From: Ben Gamari on
Hey all,

Recently I started using the Xapian-based notmuch mail client for everyday
use. One of the things I was quite surprised by after the switch was the
incredible hit in interactive performance that is observed during database
updates. Things are particularly bad during runs of 'notmuch new,' which scans
the file system looking for new messages and adds them to the database.
Specifically, the worst of the performance hit appears to occur when the
database is being updated.

During these periods, even small chunks of I/O can become minute-long ordeals.
It is common for latencytop to show 30 second long latencies for page faults
and writing pages. Interactive performance is absolutely abysmal, with other
unrelated processes feeling horrible latencies, causing media players,
editors, and even terminals to grind to a halt.

Despite the system being clearly I/O bound, iostat shows pitiful disk
throughput (700kByte/second read, 300 kByte/second write).
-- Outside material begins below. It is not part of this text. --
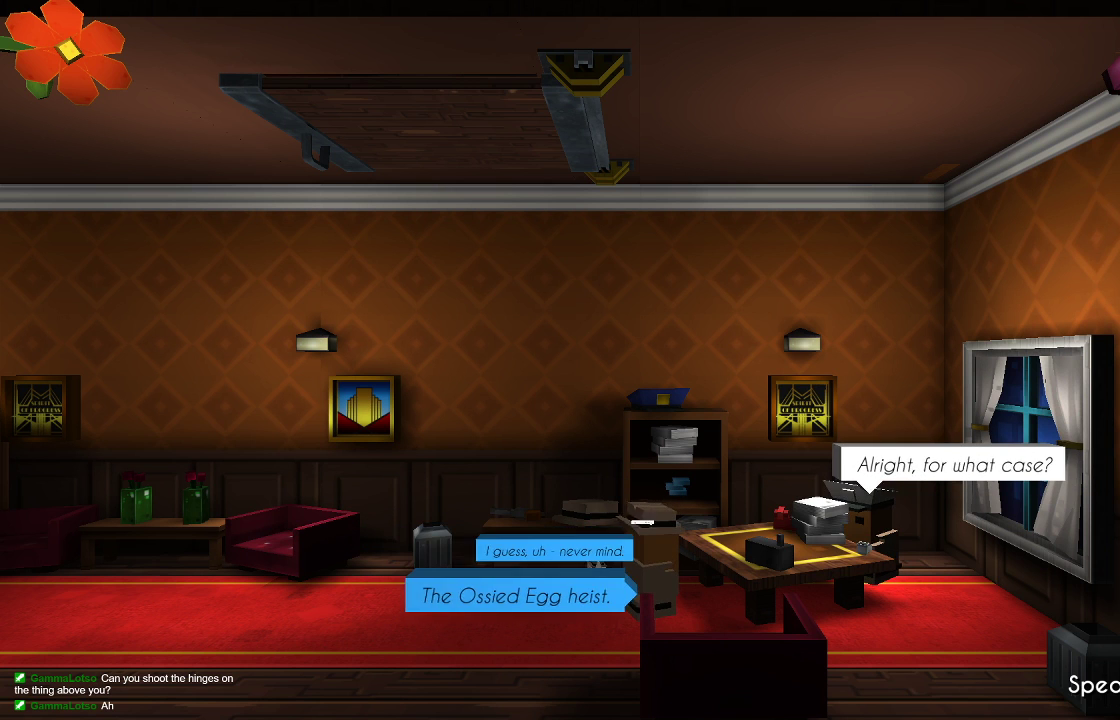
{"buttons": [], "left_stick": "center", "right_stick": "center", "events": [[33, "CROSS", "down"], [167, "CROSS", "up"]]}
Certainly this poor
performance can, at least to some degree, be attributable to the fact that
Xapian uses fdatasync() to ensure data consistency. That being said, it seems
like Xapian's page usage causes horrible thrashing, hence the performance hit
on unrelated processes. Moreover, the hit on unrelated processes is so bad
that I would almost suspect that swap I/O is being serialized by fsync() as
well, despite being on a separate swap partition beyond the control of the
filesystem.

Xapian, however, is far from the first time I have seen this sort of
performance cliff. Rsync, which also uses fsync(), can also trigger this sort
of thrashing during system backups, as can rdiff. slocate's updatedb
absolutely kills interactive performance as well.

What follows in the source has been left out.